PROBLEMA CURTO 1
No texto sobre o fechamento do IPCC, quantos agentes comunitários de saúde o instituto emprega?
PROBLEMA CURTO 2
Escreva a continuação do texto sobre o fechamento do IPCC, começando logo depois da última frase.

TEXTO
────
O Instituto Pró-Cidadania (IPCC), parceiro da prefeitura de Curitiba em várias ações sociais há 34 anos, anunciou na tarde desta sexta-feira (23) que terá de encerrar as atividades. A entidade está sem comando e em grave crise econômica. Segundo nota intitulada “Carta aberta ao povo curitibano” (leia aqui), a comissão do Conselho Deliberativo do IPCC diz que o instituto “tornou-se inviável financeiramente”. O IPCC emprega 936 agentes comunitários de saúde, e apenas metade será incorporado aos quadros próprios da prefeitura.
A prefeitura, por outro lado, afirma ter pago todos os serviços que foram devidamente comprovados e diz que irá tomar as medidas cabíveis em relação ao IPCC.
O fechamento do IPCC também vai prejudicar a população vulnerável. Segundo a nota da entidade, eram feitos 500 mil atendimentos ao ano. Cerca de 600 instituições sociais deixarão de receber doações de alimentos, roupas, material escolar e de construção, entre outros.
Todos os 1.300 funcionários do instituto serão demitidos na segunda-feira (26). Segundo Isabel Kluger Mendes, do conselho deliberativo, a prefeitura é responsável por pagar as verbas rescisórias dos agentes comunitários. Na quinta-feira (22), a assessoria de imprensa da prefeitura havia reiterado que a responsabilidade era do instituto. Entretanto, uma reunião com representantes de todas as partes está agendada para o fim da tarde desta sexta-feira e em breve eles podem chegar a um entendimento. Estimativas do IPCC indicam que o custo de demissão dos agentes gira em torno de R$ 15 milhões.
Em relação aos funcionários administrativos, cabe ao IPCC arcar com os custos trabalhistas. Segundo informações do Sindicato dos Empregados em Entidades Sociais (Senalba), ainda não havia um plano de como isso será feito, já que a entidade alegava não ter recursos.
O Ministério Público do Trabalho (MPT) também acompanha o caso. Segundo a procuradora Regional do Trabalho Mariane Josviak, há duas ações civis públicas em trâmite. Uma pede a validação dos testes seletivos feitos pela prefeitura para incorporar os agentes comunitários, e outra exige o pagamento de verba rescisória. “Soubemos que estava ocorrendo pressão para que as pessoas pedissem demissão. Mas o correto é ocorrer a demissão sem justa causa, para o devido pagamento das verbas rescisórias”, explicou Mariane.
────
DADOS
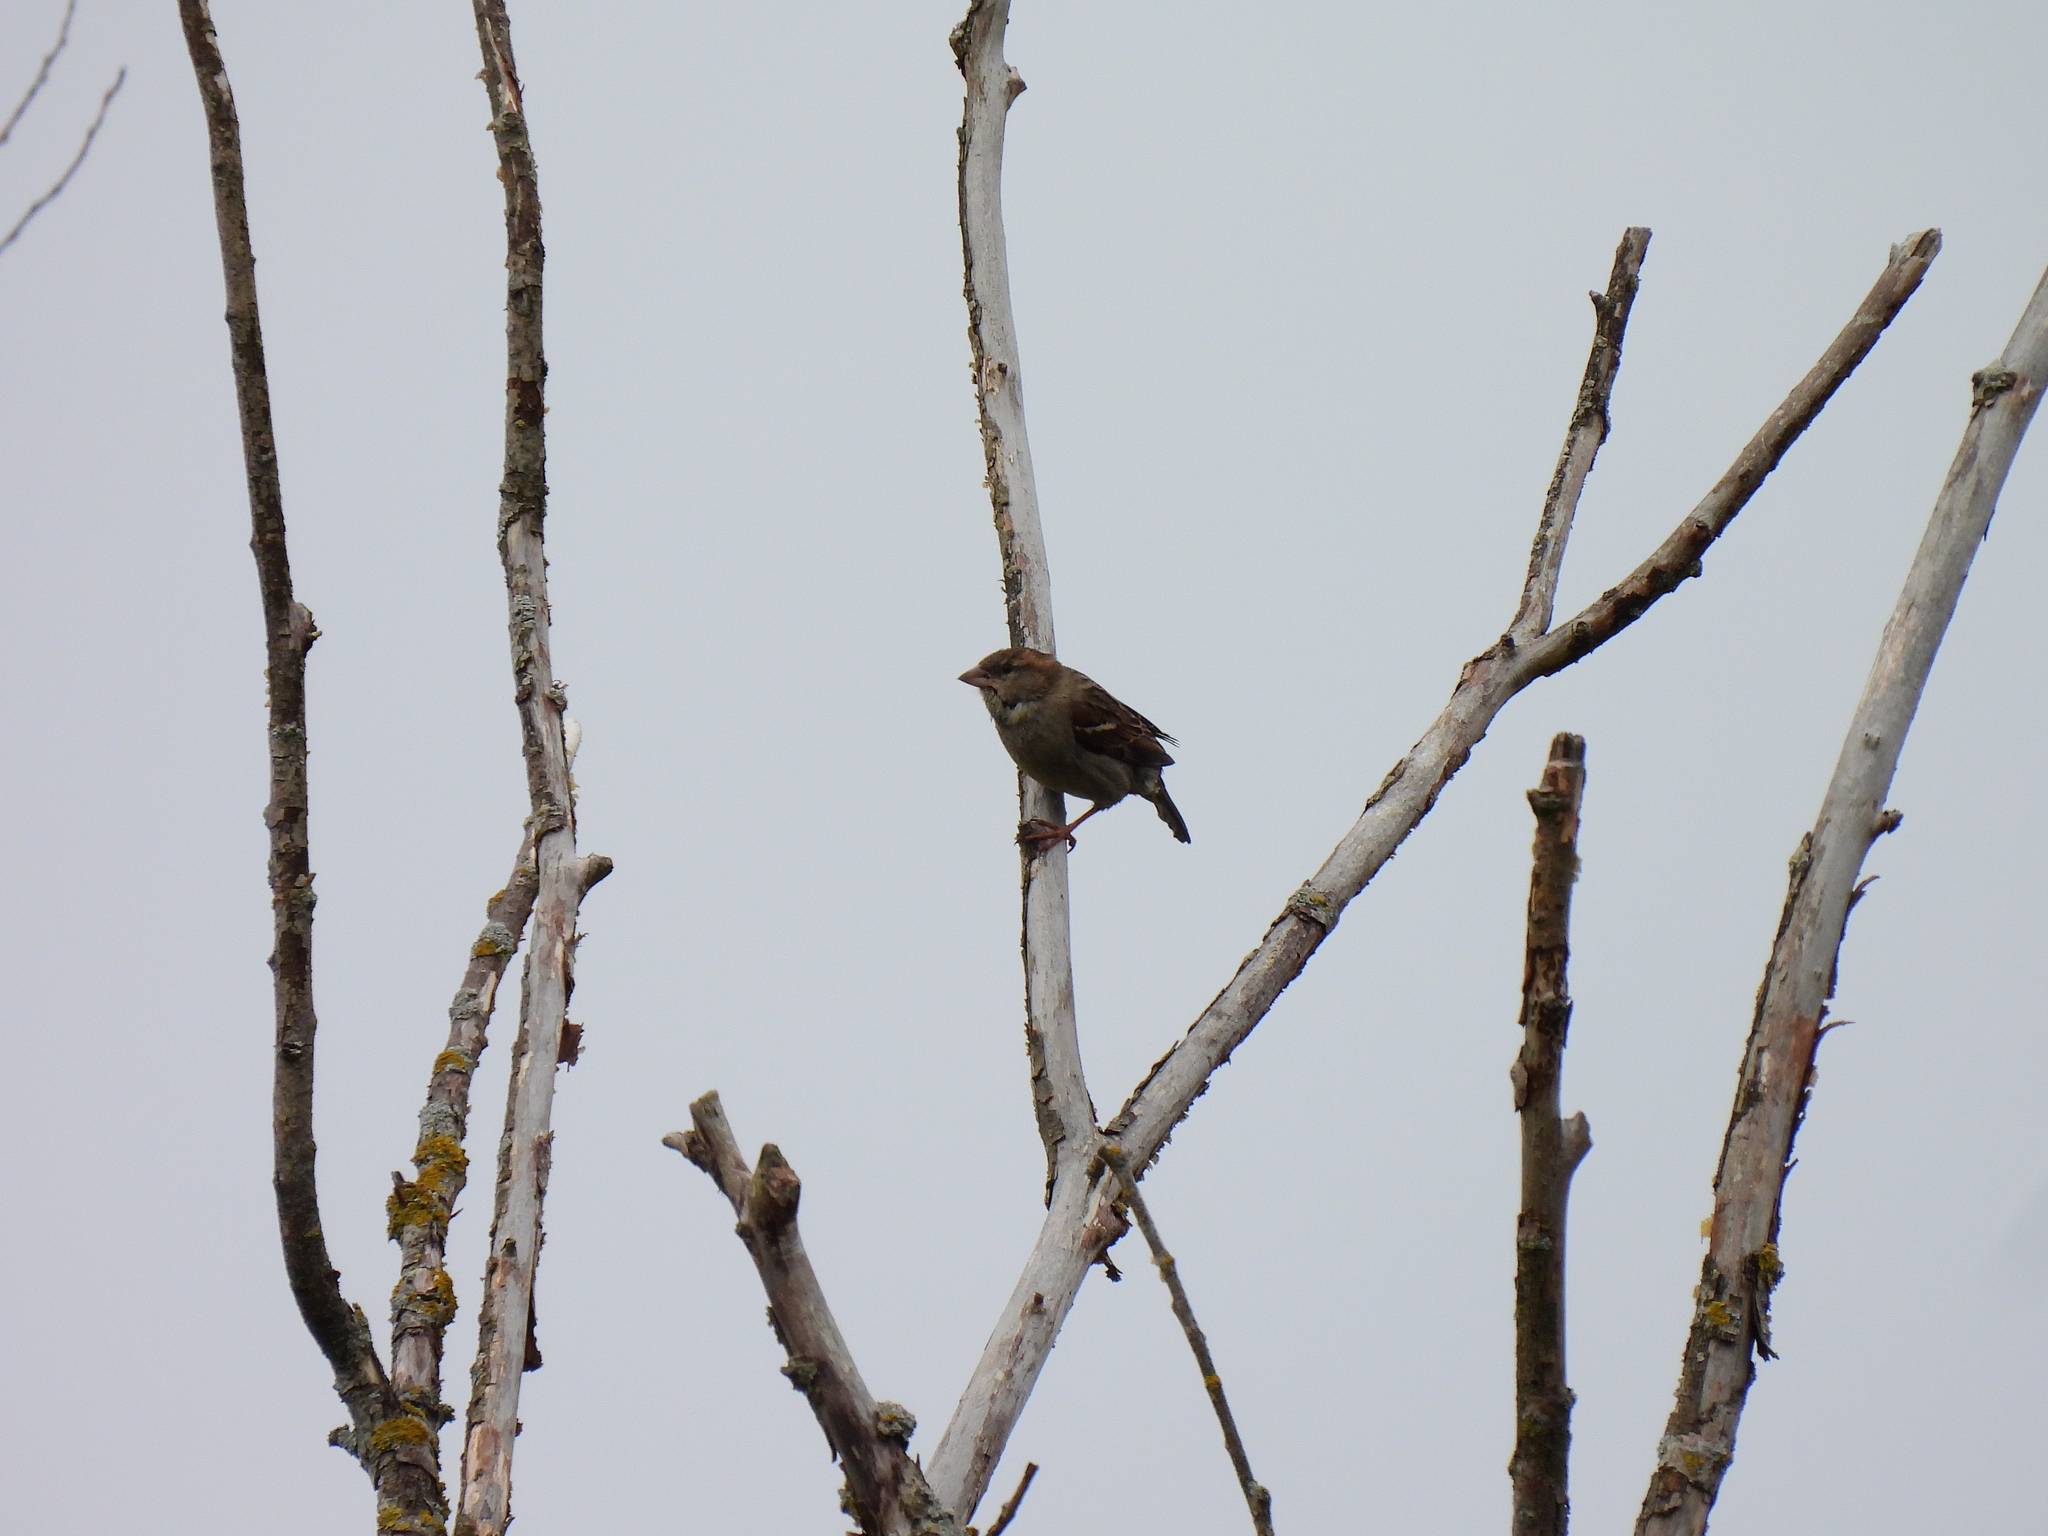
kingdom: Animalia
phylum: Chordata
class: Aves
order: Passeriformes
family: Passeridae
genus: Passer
────
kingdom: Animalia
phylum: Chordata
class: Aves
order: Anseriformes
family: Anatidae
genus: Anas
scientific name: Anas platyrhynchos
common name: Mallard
────
RESPOSTA 1
936 agentes comunitários de saúde.

RESPOSTA 2
O IPCC também gerenciava a Unidade de Valorização de Recicláveis (UVR) e o programa Leve Curitiba, de artesanato local. A entidade sustenta que a prefeitura de Curitiba deve cerca de R$ 16 milhões em repasses não feitos e pagamentos atrasados. A gestão de Rafael Greca nega os débitos e diz que todos os pagamentos em que houve gastos comprovados foram ressarcidos.
Veja o que diz a prefeitura de Curitiba:
A Prefeitura reforça que todos os convênios do IPCC foram encerrados no período de 2014 a novembro de 2016 e não foram renovadas pela gestão passada. Em função disto, desde 2014, os pagamentos de alguns convênios (como de agentes de saúde, catadores e a UVR) passaram a receber mediante a contraprestação dos serviços. Ou seja, o IPCC fazia os serviços e a Prefeitura reembolsava, após comprovação da execução do trabalho e da documentação em dia.
A atual gestão pagou todos os reembolsos, em que havia documentação correta e não faltava prestação por parte do IPCC. A Procuradoria Geral do Município vai adotar as medidas cabíveis, em relação à entidade.
Sobre os agentes comunitários de saúde, os agentes comunitários de saúde estão sendo incorporados ao quadro da administração pública, em consonância ao que preconiza a Emenda Constitucional 51/2006.
Dessa forma, seguindo o que abarca a legislação constitucional, 522 agentes comunitários que atuam hoje por meio do IPCC estão sendo convocados. Destes, 225 já foram chamados na última segunda-feira e outros 297 serão convocados no próximo dia 5 de julho. Os agentes convocados na primeira chamada serão incorporados ao quadro municipal até 25 de agosto e os agentes convocados na segunda chamada serão incorporados até 25 de setembro.
Importante esclarecer também que a prefeitura repassou ao IPCC a integralidade dos recursos a serem repassados aos agentes comunitários de saúde, para pagamentos de salários, plano de saúde, vale transporte, vale alimentação e recolhimento de FGTS. A SMS lamenta profundamente a situação pela qual os agentes comunitários de saúde passam neste momento, por conta das omissões do IPCC.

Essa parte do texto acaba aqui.